Which brings us to the last COA: VL/RS. Again, I need to make sure that I get one of the 3 individual Ds on Defamation or TIwK (and getting TIwBR would be a bonus) to even have this matter. But I've included it because anyone would: if I can make it stick, I can make...
the deepest pocket responsible for everyone. Moreover, if it sticks, then I may also be able to go into wrongful termination and whatnot. Obviously, arguing based on everyone's contract with Funimation plus whatever internal policies they have for contractors is the key, but...
The Texas Workforce Commission and whatnot are red herrings. I'd also be pulling Sony into this as a RS for Funimation. But again, this is all fact dependent (and since I don't know full facts; only Ty does), I'd be looking to that pool to again push the needle on this.
As it stands now, I wouldn't be comfortable that I can make a case for apparent authority for Ron or employee status for Jamie or Monica.
So there you go. If I were representing Vic, and given only the public information, that's what I'd be doing. If I had something in my back pocket that already bolstered the fact issues I pointed out, I'd make sure it was out there sooner rather than later...
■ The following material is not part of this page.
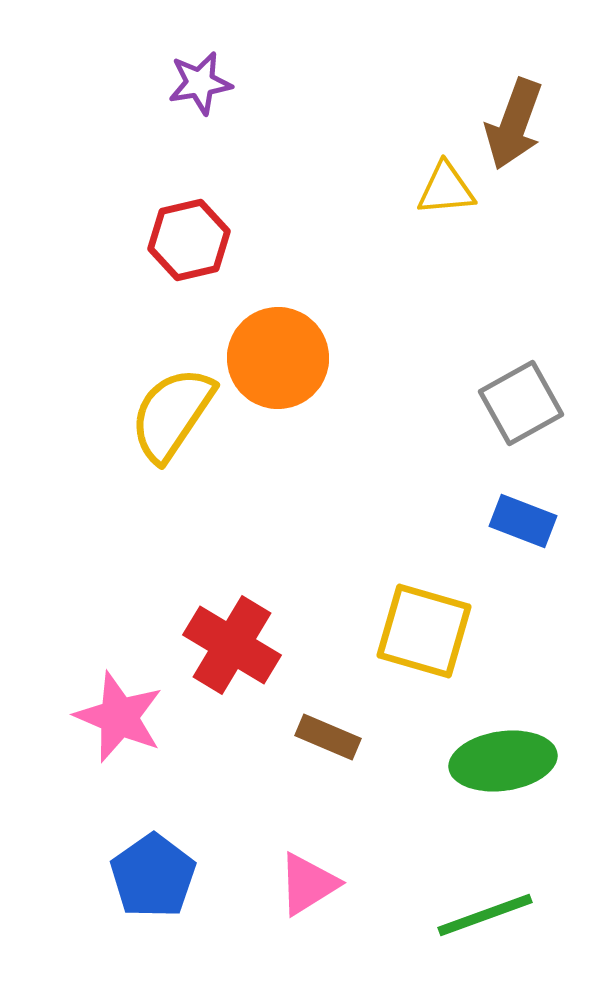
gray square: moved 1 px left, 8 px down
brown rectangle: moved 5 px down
...especially with the TCPA hinging on me making a prima facie case. It would be a colossal mistake to hold something back and then lose at the TCPA stage as a result.
TL:DR More facts supporting certain assertions will greatly increase the likelihood of success on certain causes of action. The facts, as they stand in public, aren't great for P, but certain specific adds could greatly push things in his favor.
@HaygoodLaw, you want to give this a shot? Or any other ideas here?